Spirometri adalah salah satu teknik pemeriksaan untuk mengetahui fungsi/faal paru, untuk
melihat respon terapi, dan untuk menentukan proknosis. Alat untuk mengukur spirometri
adalah spirometer. Fungsi spirometer adalah alat untuk memeriksa dan mengetahui adanya
gangguaan di paru dan saluran pernapasan, dan untuk mengukur fungsi paru. Hasil dari
spirometer adalah spirogram. Fungsi spirogram untuk mengetahui hasil dari probandus yang
akan dihitung yaitu FVC dan FEV1 dengan mencari rationya terlebih dahulu dengan cara
FEV1/FVC x 100%. Hasil ratio normal adalah 70-80%, jika hasil yang didapat oleh
propandus kurang dari ratio normal maka probandus tersebut Obstructive Lung Disease dan
jika hasil probandus yang di dapat lebih dari ratio normal maka probandus tersebut
Restrictive Lung Disease.

3.

Mengetahui aplikasi klinis pada kelainan obstruksi dan restriksi yaitu Obstructive,
Restrictive Parenchymal, dan Restrictive Extraperenchymal.

DAFTAR PUSTAKA
Danusantoso, Halim. 2000. Buku Saku Ilmu Penyakit Paru.

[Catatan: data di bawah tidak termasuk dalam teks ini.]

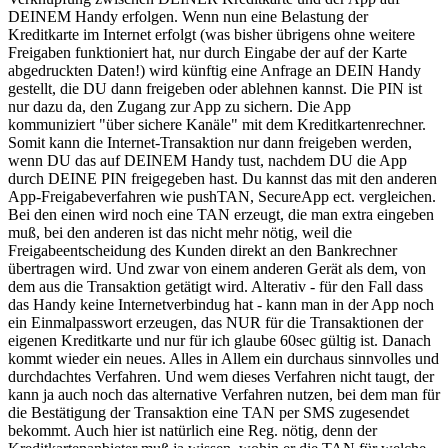
DEINEM Handy erfolgen. Wenn nun eine Belastung der
Kreditkarte im Internet erfolgt (was bisher übrigens ohne weitere
Freigaben funktioniert hat, nur durch Eingabe der auf der Karte
abgedruckten Daten!) wird künftig eine Anfrage an DEIN Handy
gestellt, die DU dann freigeben oder ablehnen kannst. Die PIN ist
nur dazu da, den Zugang zur App zu sichern. Die App
kommuniziert "über sichere Kanäle" mit dem Kreditkartenrechner.
Somit kann die Internet-Transaktion nur dann freigeben werden,
wenn DU das auf DEINEM Handy tust, nachdem DU die App
durch DEINE PIN freigegeben hast. Du kannst das mit den anderen
App-Freigabeverfahren wie pushTAN, SecureApp ect. vergleichen.
Bei den einen wird noch eine TAN erzeugt, die man extra eingeben
muß, bei den anderen ist das nicht mehr nötig, weil die
Freigabeentscheidung des Kunden direkt an den Bankrechner
übertragen wird. Und zwar von einem anderen Gerät als dem, von
dem aus die Transaktion getätigt wird. Alterativ - für den Fall dass
das Handy keine Internetverbindug hat - kann man in der App noch
ein Einmalpasswort erzeugen, das NUR für die Transaktionen der
eigenen Kreditkarte und nur für ich glaube 60sec gültig ist. Danach
kommt wieder ein neues. Alles in Allem ein durchaus sinnvolles und
durchdachtes Verfahren. Und wem dieses Verfahren nicht taugt, der
kann ja auch noch das alternative Verfahren nutzen, bei dem man für
die Bestätigung der Transaktion eine TAN per SMS zugesendet
bekommt. Auch hier ist natürlich eine Reg. nötig, denn der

Jakarta: Hipokrates.
Dorlan,W. A. Newman. 2006. Kamus Kedokteran Dorland. Edisi 29. Jakarta: EGC.
Halim, Hadi. 2006. Penyakit-Penyakit Pleura. Dalam: Buku Ajar Ilmu Penyakit Dalam Jilid II. Edisi
IV. Jakarta: FKUI.
Maddapa, Tarun. 2009. Atelectasis Available. http://emedicine.medscape.com. 28 Mei 2012.
Rubins, Jeffrey. 2009. Pleural Effusion. http://emedicine.medscape.com. 28 Mei 2012.
Silbernagl, Stefan and Lang, Florian. 2006. Teks & Atlas Berwarna Patofisiologi. Jakarta: EGC.
Yunus, Faisal. 1999. Penatalaksanaan Bronkhitis Kronik. Bagian Pulmonologi kedokteran
Universitas Indonesia Unit Paru RSUP Persahabatan: Jakarta.